Kleinkems meinte dagegen: „Ihr, die Blansinger, habt keine Akten in den Händen
über den Erwerb der Waldungen. Sie stehen als Gemeinschaftsbesitz in den Plänen.
Und wenn wir uns damals bezüglich des Waldes zu einem Vergleich verführen
ließen, so war die Voraussetzung dazu doch die Tatsache des gemeinschaftlichen
Besitzes des Waldes."
Auf einer Tagfahrt im Jahre 1835 wurde über den Wald entschieden. Die angeblich
Blansinger Waldungen waren wertvoller als der — nicht angezweifelte! —
Gemeinschaftsbesitz des Waldes auf den Rheininseln, dessen Bestand durch den
Rhein und die Flußbaubehörde gefährdet war. Entscheidend für den Vergleich
war aber die Tatsache, daß Kleinkems einen kürzeren Weg zu den Rheininseln
hatte als zu den angeblich Blansinger Waldungen und umgekehrt. Blansingen
wurden daher die von ihm beanspruchten Waldungen als unwiderrufliches Eigentum
zugesprochen, während Kleinkems sich mit dem Bestand auf den Rheininseln
zufrieden geben mußte, zu dem es jedoch noch Feld für seine Landwirtschaft
bekam.

Aufgabe: Schreib aus dem Text über den Waldstreit zwischen Kleinkems und Blansingen ein Stück wörtlich ab. Fang bei den Worten „Kleinkems meinte dagegen: „Ihr, die“ an und hör nach „in den Plänen.“ auf.

Zeilen:
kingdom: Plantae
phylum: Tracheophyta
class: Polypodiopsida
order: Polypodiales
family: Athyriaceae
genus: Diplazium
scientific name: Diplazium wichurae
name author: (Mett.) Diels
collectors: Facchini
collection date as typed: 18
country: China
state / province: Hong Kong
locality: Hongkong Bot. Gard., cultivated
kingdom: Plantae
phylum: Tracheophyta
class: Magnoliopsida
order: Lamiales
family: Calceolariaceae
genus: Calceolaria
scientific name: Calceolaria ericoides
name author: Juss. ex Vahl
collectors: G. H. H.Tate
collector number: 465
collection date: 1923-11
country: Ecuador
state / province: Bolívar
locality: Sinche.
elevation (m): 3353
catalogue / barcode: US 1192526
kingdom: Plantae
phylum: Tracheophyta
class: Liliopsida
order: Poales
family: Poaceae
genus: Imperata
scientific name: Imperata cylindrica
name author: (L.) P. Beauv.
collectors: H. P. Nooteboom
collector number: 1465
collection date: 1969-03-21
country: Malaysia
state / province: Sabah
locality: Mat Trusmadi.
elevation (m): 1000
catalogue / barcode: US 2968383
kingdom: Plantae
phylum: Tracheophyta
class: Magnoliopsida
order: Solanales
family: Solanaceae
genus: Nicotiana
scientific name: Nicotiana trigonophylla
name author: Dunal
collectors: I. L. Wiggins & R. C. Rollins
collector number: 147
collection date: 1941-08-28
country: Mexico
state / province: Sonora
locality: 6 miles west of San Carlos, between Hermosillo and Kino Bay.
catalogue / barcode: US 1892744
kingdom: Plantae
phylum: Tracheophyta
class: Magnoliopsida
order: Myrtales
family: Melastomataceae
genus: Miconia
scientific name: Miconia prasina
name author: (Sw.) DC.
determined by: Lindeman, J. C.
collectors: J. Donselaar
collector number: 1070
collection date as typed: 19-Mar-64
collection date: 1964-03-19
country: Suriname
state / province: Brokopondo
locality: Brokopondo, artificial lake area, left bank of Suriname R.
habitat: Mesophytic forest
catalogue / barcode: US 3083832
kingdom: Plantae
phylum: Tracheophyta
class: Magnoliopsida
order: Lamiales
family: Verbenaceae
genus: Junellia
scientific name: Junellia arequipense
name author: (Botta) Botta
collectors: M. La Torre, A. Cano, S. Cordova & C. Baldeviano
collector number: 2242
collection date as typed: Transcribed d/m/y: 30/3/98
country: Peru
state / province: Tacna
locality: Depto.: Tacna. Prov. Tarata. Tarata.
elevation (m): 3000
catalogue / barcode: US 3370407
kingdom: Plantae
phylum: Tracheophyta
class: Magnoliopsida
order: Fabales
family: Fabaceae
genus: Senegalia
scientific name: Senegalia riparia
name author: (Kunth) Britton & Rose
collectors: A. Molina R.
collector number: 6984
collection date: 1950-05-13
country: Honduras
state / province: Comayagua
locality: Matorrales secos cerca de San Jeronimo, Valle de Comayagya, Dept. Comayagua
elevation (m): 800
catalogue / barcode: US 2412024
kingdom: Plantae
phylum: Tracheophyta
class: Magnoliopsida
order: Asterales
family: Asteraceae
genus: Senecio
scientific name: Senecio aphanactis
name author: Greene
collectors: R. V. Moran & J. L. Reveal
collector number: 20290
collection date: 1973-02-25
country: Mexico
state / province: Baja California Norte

Antwort:
Kleinkems meinte dagegen: „Ihr, die Blansinger, habt keine Akten in den Händen
über den Erwerb der Waldungen. Sie stehen als Gemeinschaftsbesitz in den Plänen.